● Exercise details
Please convert the material, from its beginning through the line containing "Rank the categories", into a JSON list of strings with one string per line, leaving out blank lines.

● Input material
= Beginning of Section =
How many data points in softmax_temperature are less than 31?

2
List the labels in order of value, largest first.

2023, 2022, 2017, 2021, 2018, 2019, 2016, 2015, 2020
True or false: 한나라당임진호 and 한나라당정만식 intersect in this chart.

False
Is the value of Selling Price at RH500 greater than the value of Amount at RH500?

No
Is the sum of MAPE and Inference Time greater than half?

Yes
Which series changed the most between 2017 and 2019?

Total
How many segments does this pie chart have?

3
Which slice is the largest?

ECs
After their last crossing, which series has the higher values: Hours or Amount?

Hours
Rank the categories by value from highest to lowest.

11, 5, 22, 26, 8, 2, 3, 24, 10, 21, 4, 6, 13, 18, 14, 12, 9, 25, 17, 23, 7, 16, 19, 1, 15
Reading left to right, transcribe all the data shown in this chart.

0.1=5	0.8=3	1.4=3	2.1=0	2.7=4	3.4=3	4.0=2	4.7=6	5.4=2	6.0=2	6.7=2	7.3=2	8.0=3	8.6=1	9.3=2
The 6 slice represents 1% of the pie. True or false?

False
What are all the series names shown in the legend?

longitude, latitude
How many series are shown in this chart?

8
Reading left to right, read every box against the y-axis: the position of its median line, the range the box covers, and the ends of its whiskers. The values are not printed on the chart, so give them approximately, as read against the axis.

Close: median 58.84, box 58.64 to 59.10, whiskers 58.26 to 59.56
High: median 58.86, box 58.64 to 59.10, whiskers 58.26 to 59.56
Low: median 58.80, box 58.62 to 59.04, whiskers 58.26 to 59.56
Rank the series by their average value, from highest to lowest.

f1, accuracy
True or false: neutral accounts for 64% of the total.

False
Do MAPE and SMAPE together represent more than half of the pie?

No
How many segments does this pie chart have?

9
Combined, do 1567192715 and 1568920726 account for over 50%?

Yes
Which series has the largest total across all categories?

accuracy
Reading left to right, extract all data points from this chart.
= End of Section =
● Finished exercise
[
  "How many data points in softmax_temperature are less than 31?",
  "2",
  "List the labels in order of value, largest first.",
  "2023, 2022, 2017, 2021, 2018, 2019, 2016, 2015, 2020",
  "True or false: 한나라당임진호 and 한나라당정만식 intersect in this chart.",
  "False",
  "Is the value of Selling Price at RH500 greater than the value of Amount at RH500?",
  "No",
  "Is the sum of MAPE and Inference Time greater than half?",
  "Yes",
  "Which series changed the most between 2017 and 2019?",
  "Total",
  "How many segments does this pie chart have?",
  "3",
  "Which slice is the largest?",
  "ECs",
  "After their last crossing, which series has the higher values: Hours or Amount?",
  "Hours",
  "Rank the categories by value from highest to lowest."
]